The Debate: Should UK businesses follow Europe’s August shutdown tradition?

The French (supposedly) do it, so why not us? We get two writers to weigh up the pros and cons of the August shutdown in this week’s debate

YES: The August shutdown means everybody gets to enjoy high summer, while firms save on office costs

The start of summer will always bring back childhood memories of there being nothing to watch on television for the first two weeks of school holidays. That’s because I grew up in Leicestershire, where factories all having agreed to close down for the first two weeks of July meant we finished classes before children’s television took over daytime schedules.

The advent of streaming means today’s children no longer need to sit around listlessly; still, the world of work has gone backwards. As workplaces have diversified and employment rights evolved, such sensible arrangements as Leicester’s old July Fortnight have become rarer, with firms struggling along with skeletal staff as they coordinate everyone taking different weeks off for their annual leave. This inevitably creates logjams as meetings are stood down due to low attendance and projects are stalled upon waiting for people to return from their holidays. 

These problems have become more pronounced as our summers have become hotter, with productivity imploding amid the stifling heat. It was bad enough to while away long summer days in a half-full office, it’s positively torture now the office often feels like an oven. 

Sending everyone home for a discrete period during the summer avoids all this. Everyone gets to enjoy high summer with no arguments about who is stuck in the office. Everyone being off at the same time means the company can close its offices, saving money. Plus, if it makes it across the whole of society, everybody benefits as it becomes easier for families split across different schools and workplaces to align their holiday schedules.

Will Cooling writes about policy and pop culture at It Could Be Said substack

NO: When I took August off, I returned to a bottleneck of decisions and backlogs

There’s long been a romantic notion that August is the time to hit pause and that we should collectively pack up our laptops, set our out-of-office replies and spend the month kicking back, free from deadlines and inboxes.

But let’s be honest, in our always-on culture, the idea of taking August “off-off” feels increasingly out of touch, even if we start with the best intentions of no meetings, no emails and a total digital detox, the reality is we check in. We scroll. We reply. We can’t resist that ping.

Having taken August off early in my career, I found it wasn’t the restorative escape I imagined. Instead, I returned to a bottleneck of decisions, backlogs and catch-up calls that made the supposed “break” feel counterproductive and somewhat disconnected. 

Let’s not forget the bigger picture, either: the UK already struggles with flatlining productivity, and taking a whole month offline, especially for small businesses or startups, doesn’t exactly move the GDP needle in the right direction.
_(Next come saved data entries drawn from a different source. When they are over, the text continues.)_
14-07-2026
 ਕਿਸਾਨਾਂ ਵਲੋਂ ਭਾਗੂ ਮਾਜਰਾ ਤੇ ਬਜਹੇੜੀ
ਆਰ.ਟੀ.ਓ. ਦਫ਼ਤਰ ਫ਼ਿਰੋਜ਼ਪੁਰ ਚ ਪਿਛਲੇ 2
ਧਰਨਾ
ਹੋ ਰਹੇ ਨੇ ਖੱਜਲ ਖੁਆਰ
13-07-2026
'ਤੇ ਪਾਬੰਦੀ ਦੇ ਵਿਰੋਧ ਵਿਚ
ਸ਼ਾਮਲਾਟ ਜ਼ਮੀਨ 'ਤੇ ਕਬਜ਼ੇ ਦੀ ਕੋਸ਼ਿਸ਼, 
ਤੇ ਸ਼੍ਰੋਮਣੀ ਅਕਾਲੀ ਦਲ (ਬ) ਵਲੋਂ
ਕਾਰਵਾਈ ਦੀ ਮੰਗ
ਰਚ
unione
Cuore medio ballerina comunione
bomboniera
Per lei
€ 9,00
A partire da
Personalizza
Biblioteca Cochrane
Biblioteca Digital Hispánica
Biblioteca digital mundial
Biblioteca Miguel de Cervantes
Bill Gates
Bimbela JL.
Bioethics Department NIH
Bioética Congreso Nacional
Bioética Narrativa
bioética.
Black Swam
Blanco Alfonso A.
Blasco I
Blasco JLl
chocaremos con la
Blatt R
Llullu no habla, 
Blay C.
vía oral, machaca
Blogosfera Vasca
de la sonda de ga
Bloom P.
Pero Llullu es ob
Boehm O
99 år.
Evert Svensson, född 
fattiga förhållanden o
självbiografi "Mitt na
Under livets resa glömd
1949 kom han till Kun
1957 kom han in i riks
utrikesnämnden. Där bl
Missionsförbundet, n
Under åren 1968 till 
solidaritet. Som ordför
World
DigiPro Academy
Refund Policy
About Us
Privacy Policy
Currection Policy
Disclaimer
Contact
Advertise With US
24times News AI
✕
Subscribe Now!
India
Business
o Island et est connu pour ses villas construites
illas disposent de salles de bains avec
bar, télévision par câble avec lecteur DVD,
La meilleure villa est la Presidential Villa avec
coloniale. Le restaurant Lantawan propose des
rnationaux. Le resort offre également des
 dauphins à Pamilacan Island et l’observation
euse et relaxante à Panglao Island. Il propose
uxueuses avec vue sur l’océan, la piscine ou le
Of course, August can and should be slower, it’s a good time to reflect and recalibrate, but there’s a big difference between slowing down and shutting off. 

And as for the European shutdown myth? It’s increasingly exaggerated, I think. Yes, some sectors in countries like France or Italy may wind down, but even there, the rise of remote working, global clients and digital-first operations has changed the rhythm. The world doesn’t stop anymore, so why should we?

August doesn’t have to be ‘on’ in the usual way. But in a world that never quite sleeps, fully switching off might be the most stressful decision someone could ever make.

Richard Young is CEO at Self Catering

THE VERDICT: Autonomy FTW

Fact or fiction, the myth of the French August shutdown is one that easily captures the imagination: sashaying out of the office, packing up the Parisian townhouse and decamping to some fabulous, sleepy chateau for the summer. But is it actually good for us, or, more importantly, the economy?

Mr Cooling, steeped in nostalgia, says yes, and it’s likely many of his points strike a chord with workers currently trooping into half-full offices: working in the summer can often feel frustrating as decisions lag, projects stall and the temptation of nipping out for a lunchtime aperol spritz becomes unbearably tempting. Moreover, Mr Young’s objection – that his own experience of taking a summer off merely resulted in a delayed workload – is easily assuaged: for the shutdown to work everyone must take the time off.

But this, of course, is where the issue lies: we will never all be able to coordinate, nor is it likely we want to. Most of us enjoy autonomy, so being robbed of the basic choice of when to take our own holiday is likely to grate.